• Assigned task: If a record holds a picture, skip the picture but print everything else exactly.

• Record extracts:
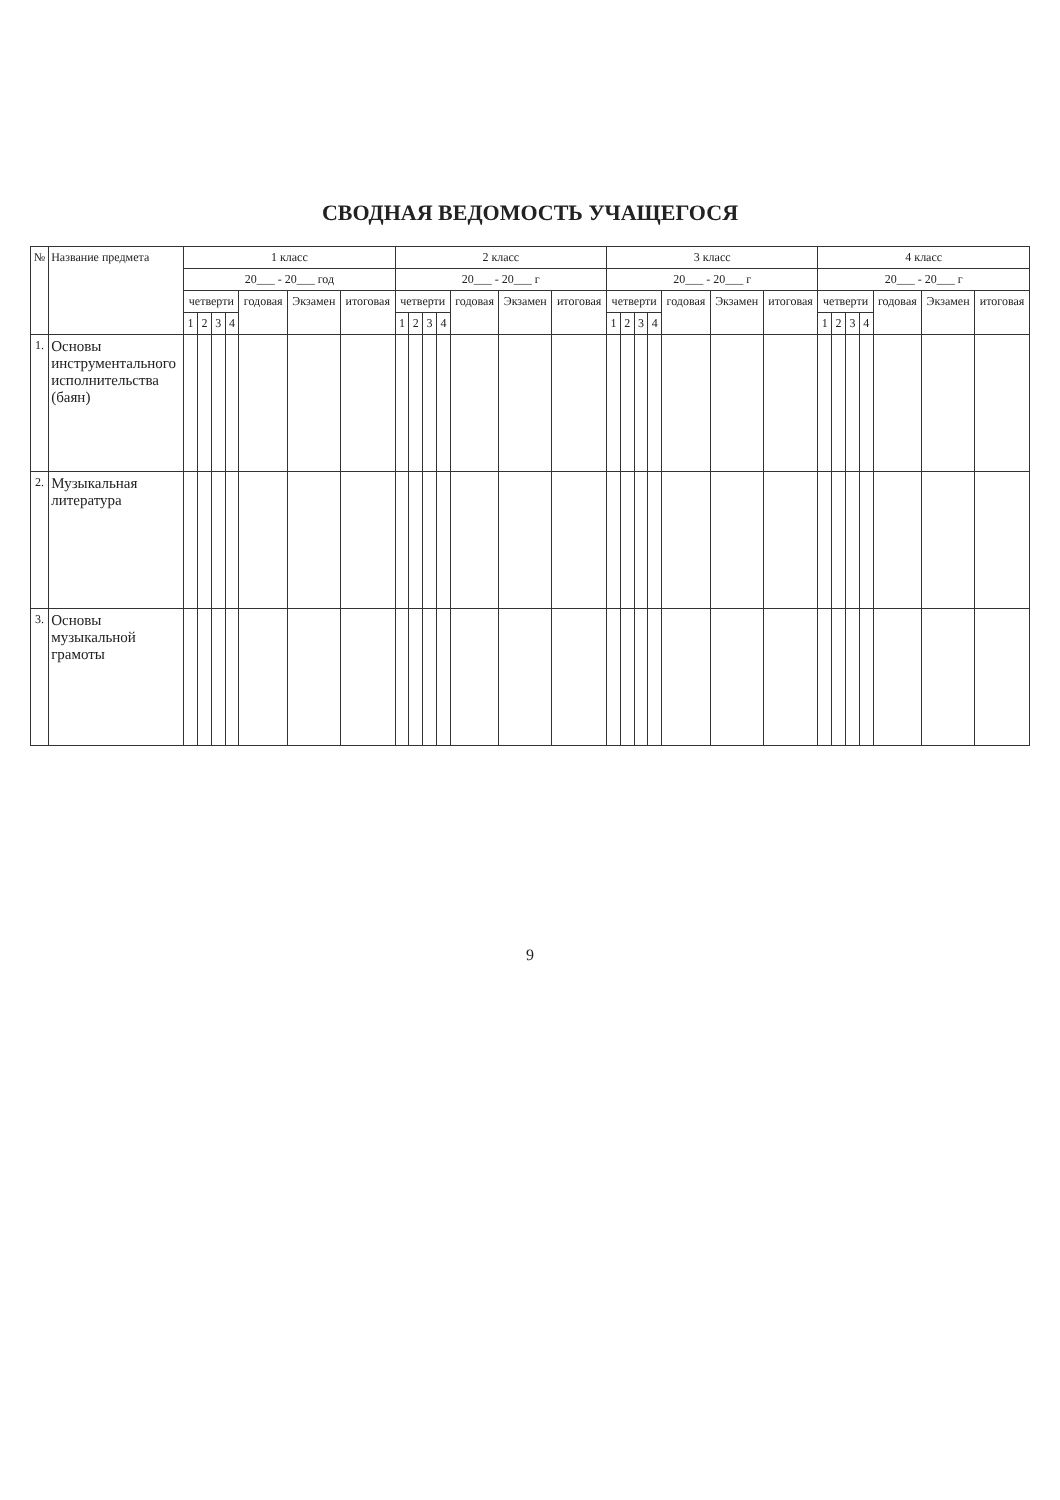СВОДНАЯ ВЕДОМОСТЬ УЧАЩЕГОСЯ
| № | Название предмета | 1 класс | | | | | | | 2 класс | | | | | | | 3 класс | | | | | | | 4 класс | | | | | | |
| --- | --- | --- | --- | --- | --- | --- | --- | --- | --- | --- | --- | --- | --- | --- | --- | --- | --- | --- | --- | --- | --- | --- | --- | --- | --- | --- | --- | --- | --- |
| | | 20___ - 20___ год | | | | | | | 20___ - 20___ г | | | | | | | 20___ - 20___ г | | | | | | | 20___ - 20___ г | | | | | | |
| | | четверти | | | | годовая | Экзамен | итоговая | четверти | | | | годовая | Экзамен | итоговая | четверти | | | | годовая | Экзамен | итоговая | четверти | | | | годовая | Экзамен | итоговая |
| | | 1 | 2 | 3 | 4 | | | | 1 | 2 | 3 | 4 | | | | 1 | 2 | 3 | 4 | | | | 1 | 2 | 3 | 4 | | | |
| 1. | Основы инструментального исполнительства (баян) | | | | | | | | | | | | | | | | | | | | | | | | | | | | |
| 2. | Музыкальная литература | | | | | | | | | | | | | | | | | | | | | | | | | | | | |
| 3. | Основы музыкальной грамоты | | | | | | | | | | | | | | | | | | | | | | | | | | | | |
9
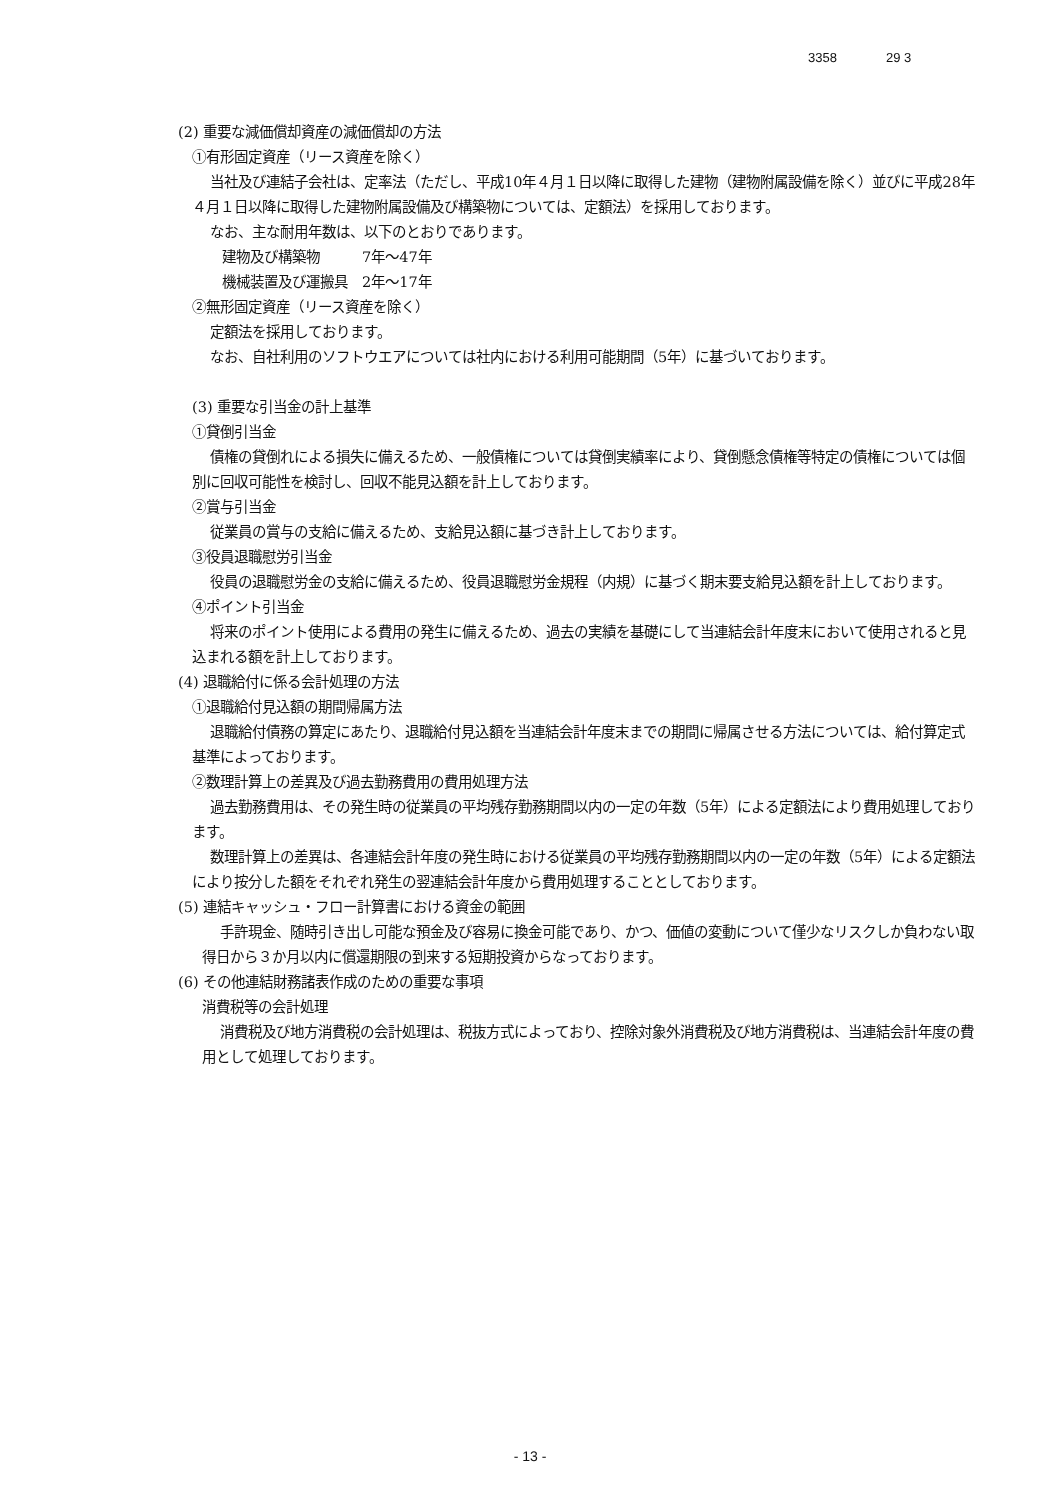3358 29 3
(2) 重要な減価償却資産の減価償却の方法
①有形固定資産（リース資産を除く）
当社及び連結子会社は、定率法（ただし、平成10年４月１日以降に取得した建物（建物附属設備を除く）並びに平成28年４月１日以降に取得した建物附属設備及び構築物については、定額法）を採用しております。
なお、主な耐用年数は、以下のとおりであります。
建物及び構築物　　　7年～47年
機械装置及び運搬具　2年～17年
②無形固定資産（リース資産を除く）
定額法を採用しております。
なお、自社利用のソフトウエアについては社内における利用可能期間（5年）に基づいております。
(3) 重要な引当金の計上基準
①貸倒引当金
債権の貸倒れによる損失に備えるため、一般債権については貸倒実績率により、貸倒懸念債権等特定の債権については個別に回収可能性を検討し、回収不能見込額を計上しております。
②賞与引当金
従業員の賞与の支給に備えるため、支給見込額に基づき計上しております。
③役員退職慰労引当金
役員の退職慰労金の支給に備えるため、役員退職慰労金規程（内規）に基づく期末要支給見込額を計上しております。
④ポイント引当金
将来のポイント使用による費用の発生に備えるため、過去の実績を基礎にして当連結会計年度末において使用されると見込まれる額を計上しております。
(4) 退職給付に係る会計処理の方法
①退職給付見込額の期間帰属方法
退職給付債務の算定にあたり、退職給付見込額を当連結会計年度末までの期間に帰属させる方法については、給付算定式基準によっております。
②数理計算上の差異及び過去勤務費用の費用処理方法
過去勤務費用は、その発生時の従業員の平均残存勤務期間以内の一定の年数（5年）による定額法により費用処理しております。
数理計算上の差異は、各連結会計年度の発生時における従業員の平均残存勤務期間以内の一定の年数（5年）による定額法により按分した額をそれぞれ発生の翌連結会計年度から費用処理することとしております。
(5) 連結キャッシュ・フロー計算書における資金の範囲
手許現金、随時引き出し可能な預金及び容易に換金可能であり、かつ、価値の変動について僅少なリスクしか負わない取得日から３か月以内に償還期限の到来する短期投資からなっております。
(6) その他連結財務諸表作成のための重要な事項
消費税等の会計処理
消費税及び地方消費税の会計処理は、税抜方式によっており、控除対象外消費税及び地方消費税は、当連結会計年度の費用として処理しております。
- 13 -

• Result for this task:
СВОДНАЯ ВЕДОМОСТЬ УЧАЩЕГОСЯ
| № | Название предмета | 1 класс | | | | | | | 2 класс | | | | | | | 3 класс | | | | | | | 4 класс | | | | | | |
| --- | --- | --- | --- | --- | --- | --- | --- | --- | --- | --- | --- | --- | --- | --- | --- | --- | --- | --- | --- | --- | --- | --- | --- | --- | --- | --- | --- | --- | --- |
| | | 20___ - 20___ год | | | | | | | 20___ - 20___ г | | | | | | | 20___ - 20___ г | | | | | | | 20___ - 20___ г | | | | | | |
| | | четверти | | | | годовая | Экзамен | итоговая | четверти | | | | годовая | Экзамен | итоговая | четверти | | | | годовая | Экзамен | итоговая | четверти | | | | годовая | Экзамен | итоговая |
| | | 1 | 2 | 3 | 4 | | | | 1 | 2 | 3 | 4 | | | | 1 | 2 | 3 | 4 | | | | 1 | 2 | 3 | 4 | | | |
| 1. | Основы инструментального исполнительства (баян) | | | | | | | | | | | | | | | | | | | | | | | | | | | | |
| 2. | Музыкальная литература | | | | | | | | | | | | | | | | | | | | | | | | | | | | |
| 3. | Основы музыкальной грамоты | | | | | | | | | | | | | | | | | | | | | | | | | | | | |
9
3358 29 3
(2) 重要な減価償却資産の減価償却の方法
①有形固定資産（リース資産を除く）
当社及び連結子会社は、定率法（ただし、平成10年４月１日以降に取得した建物（建物附属設備を除く）並びに平成28年４月１日以降に取得した建物附属設備及び構築物については、定額法）を採用しております。
なお、主な耐用年数は、以下のとおりであります。
建物及び構築物　　　7年～47年
機械装置及び運搬具　2年～17年
②無形固定資産（リース資産を除く）
定額法を採用しております。
なお、自社利用のソフトウエアについては社内における利用可能期間（5年）に基づいております。
(3) 重要な引当金の計上基準
①貸倒引当金
債権の貸倒れによる損失に備えるため、一般債権については貸倒実績率により、貸倒懸念債権等特定の債権については個別に回収可能性を検討し、回収不能見込額を計上しております。
②賞与引当金
従業員の賞与の支給に備えるため、支給見込額に基づき計上しております。
③役員退職慰労引当金
役員の退職慰労金の支給に備えるため、役員退職慰労金規程（内規）に基づく期末要支給見込額を計上しております。
④ポイント引当金
将来のポイント使用による費用の発生に備えるため、過去の実績を基礎にして当連結会計年度末において使用されると見込まれる額を計上しております。
(4) 退職給付に係る会計処理の方法
①退職給付見込額の期間帰属方法
退職給付債務の算定にあたり、退職給付見込額を当連結会計年度末までの期間に帰属させる方法については、給付算定式基準によっております。
②数理計算上の差異及び過去勤務費用の費用処理方法
過去勤務費用は、その発生時の従業員の平均残存勤務期間以内の一定の年数（5年）による定額法により費用処理しております。
数理計算上の差異は、各連結会計年度の発生時における従業員の平均残存勤務期間以内の一定の年数（5年）による定額法により按分した額をそれぞれ発生の翌連結会計年度から費用処理することとしております。
(5) 連結キャッシュ・フロー計算書における資金の範囲
手許現金、随時引き出し可能な預金及び容易に換金可能であり、かつ、価値の変動について僅少なリスクしか負わない取得日から３か月以内に償還期限の到来する短期投資からなっております。
(6) その他連結財務諸表作成のための重要な事項
消費税等の会計処理
消費税及び地方消費税の会計処理は、税抜方式によっており、控除対象外消費税及び地方消費税は、当連結会計年度の費用として処理しております。
- 13 -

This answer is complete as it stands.